*Data shown*.
☆ ☆ ☆ ☆ ☆ ☆ ☆
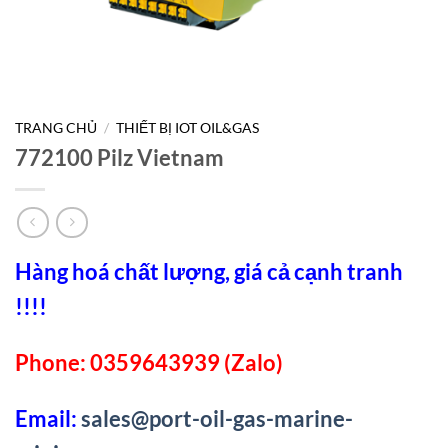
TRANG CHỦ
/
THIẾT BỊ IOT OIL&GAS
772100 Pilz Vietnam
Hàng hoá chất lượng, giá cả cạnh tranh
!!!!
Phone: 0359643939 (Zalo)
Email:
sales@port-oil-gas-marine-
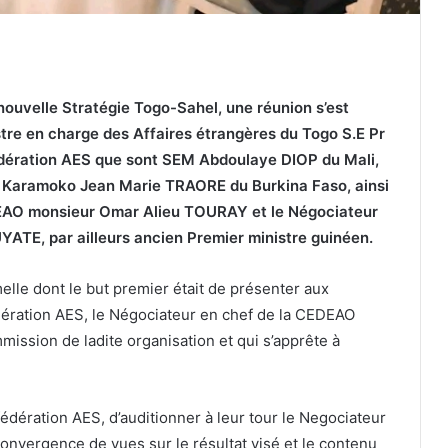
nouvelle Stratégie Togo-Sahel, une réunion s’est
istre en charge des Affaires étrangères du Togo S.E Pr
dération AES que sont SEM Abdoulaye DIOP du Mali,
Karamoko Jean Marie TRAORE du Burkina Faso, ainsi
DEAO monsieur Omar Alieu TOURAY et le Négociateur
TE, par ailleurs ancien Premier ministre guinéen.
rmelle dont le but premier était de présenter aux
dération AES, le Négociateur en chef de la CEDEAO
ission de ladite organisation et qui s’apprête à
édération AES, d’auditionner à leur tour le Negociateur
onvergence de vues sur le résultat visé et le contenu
☆ ☆ ☆ ☆ ☆ ☆ ☆
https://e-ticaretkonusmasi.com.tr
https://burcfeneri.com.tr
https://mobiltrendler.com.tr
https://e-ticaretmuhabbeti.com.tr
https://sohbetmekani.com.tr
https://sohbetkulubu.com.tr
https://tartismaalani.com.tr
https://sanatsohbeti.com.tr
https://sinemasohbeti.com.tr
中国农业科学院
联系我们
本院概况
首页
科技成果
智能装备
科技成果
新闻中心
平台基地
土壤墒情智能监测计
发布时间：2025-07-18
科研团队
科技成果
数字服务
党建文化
☆ ☆ ☆ ☆ ☆ ☆ ☆
*The task*. Starting at the line with "TE, par ailleurs" and ending at the line with "onvergence de vues", print each line of the listing above exactly, with no other lines.

*Exercise solution*.
TE, par ailleurs ancien Premier ministre guinéen.
rmelle dont le but premier était de présenter aux
dération AES, le Négociateur en chef de la CEDEAO
ission de ladite organisation et qui s’apprête à
édération AES, d’auditionner à leur tour le Negociateur
onvergence de vues sur le résultat visé et le contenu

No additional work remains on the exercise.